Adoptée par le Conseil de gouvernement en août 2023​, la réforme du CPC est présentée comme une réponse aux mutations socio-économiques du pays. Abdellatif Ouahbi défend cette initiative en insistant sur la simplification des procédures et la lutte contre la lenteur administrative, deux maux souvent pointés du doigt dans le système judiciaire marocain​. Parmi les innovations principales, on note la digitalisation des démarches, qui vise à alléger la bureaucratie judiciaire et à améliorer l’efficacité du traitement des affaires.

Cependant, cette réforme a aussi provoqué une forte opposition des avocats, notamment à travers des sit-in et des grèves organisés par l’Association des barreaux du Maroc (ABAM)​. Ces actions de protestation dénoncent ce que les avocats considèrent comme des « reculs » pour la justice marocaine.

Le danger de l’inexécution des jugements contre l’État

L’un des points les plus sensibles de la réforme, mis en lumière par Maître Omar Benjelloun, concerne l’interdiction d’exécuter les jugements contre l’administration publique et les collectivités territoriales. En d’autres termes, même si un citoyen gagne son procès contre l’État, il n’aura pas la possibilité de faire exécuter cette décision. Une mesure qui, selon Maître Benjelloun, pourrait poser des questions sur l’équilibre des pouvoirs en privant les citoyens de leur droit à une justice effective.

Notre invité rappelle que cette idée avait déjà été introduite dans la loi de finances de 2020, mais avait suscité un tollé à l’époque, poussant le gouvernement à l’abandonner temporairement. Aujourd’hui, elle réapparaît sous une autre forme dans le CPC, ce qui soulève de nouvelles inquiétudes​. Pour les avocats, cette disposition affaiblit la crédibilité du système judiciaire et risque de favoriser la corruption.

Un parquet aux pouvoirs élargis

Maître Benjelloun critique également le pouvoir accru accordé au parquet dans la réforme. Ce dernier pourrait contester un jugement définitif à tout moment, même des décennies après son prononcé, sans limitation de délai. Ce pouvoir est, selon lui, un sujet d’inquiétude, car il pourrait remettre en cause l’idée de jugement définitif, qui est un pilier essentiel de la sécurité juridique.

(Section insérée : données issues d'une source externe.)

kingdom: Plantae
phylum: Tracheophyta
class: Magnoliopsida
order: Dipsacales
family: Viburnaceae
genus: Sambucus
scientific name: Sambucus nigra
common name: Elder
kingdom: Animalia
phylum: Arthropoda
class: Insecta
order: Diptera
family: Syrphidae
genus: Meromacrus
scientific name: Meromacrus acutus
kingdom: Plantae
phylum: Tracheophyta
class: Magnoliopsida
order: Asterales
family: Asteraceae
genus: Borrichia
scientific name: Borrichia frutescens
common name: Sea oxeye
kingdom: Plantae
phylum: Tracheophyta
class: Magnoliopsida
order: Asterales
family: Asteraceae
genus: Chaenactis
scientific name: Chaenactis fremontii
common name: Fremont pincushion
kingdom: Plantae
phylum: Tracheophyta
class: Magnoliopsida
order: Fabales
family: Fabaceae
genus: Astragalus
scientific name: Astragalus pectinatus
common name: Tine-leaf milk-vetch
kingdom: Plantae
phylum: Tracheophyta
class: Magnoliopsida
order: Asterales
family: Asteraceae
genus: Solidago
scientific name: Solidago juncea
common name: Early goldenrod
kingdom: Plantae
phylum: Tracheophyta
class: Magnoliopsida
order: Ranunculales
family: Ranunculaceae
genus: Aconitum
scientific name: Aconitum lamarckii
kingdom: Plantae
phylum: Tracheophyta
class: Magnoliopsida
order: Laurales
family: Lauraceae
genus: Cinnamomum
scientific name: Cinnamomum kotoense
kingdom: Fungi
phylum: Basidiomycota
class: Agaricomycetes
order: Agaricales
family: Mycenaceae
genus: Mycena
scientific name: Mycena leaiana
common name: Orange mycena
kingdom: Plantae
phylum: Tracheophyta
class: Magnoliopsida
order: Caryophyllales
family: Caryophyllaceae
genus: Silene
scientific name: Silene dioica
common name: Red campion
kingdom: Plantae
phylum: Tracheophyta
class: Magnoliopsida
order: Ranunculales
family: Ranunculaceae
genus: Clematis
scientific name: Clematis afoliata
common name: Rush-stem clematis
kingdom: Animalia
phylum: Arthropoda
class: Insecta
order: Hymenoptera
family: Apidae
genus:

Autre point d’achoppement: la limitation des recours pour les affaires d’un montant inférieur à 30.000 dirhams. Avec cette mesure, les citoyens ne pourraient plus faire appel pour ces affaires, et, pour les montants inférieurs à 80.000 dirhams, ils n’auraient pas accès à la Cour de cassation. Cela introduit, selon Maître Benjelloun, une « justice à deux vitesses », où seuls les litiges financiers importants pourraient bénéficier d’une révision en appel​.

Le manque criant de magistrats

Notre invité pointe également un problème structurel de taille : le nombre insuffisant de magistrats. Avec seulement 2.800 juges pour traiter 5 à 6 millions de dossiers annuels, le système judiciaire est surchargé et ne peut offrir des délais raisonnables. Ce problème, selon l’avocat, devrait être au cœur des réformes plutôt que des mesures limitant les droits des justiciables​.

Le projet de réforme met fortement l’accent sur la digitalisation, présentée comme une solution aux lenteurs administratives. Abdellatif Ouahbi a souligné l’importance de cette transition numérique, promettant qu’en 2024, la plupart des affaires judiciaires seraient numérisées​​. Si cette mesure est saluée pour son potentiel à accélérer les procédures, Maître Benjelloun rappelle que la technologie ne peut résoudre tous les problèmes, surtout si des questions fondamentales comme l’inexécution des jugements ou les limitations de recours demeurent.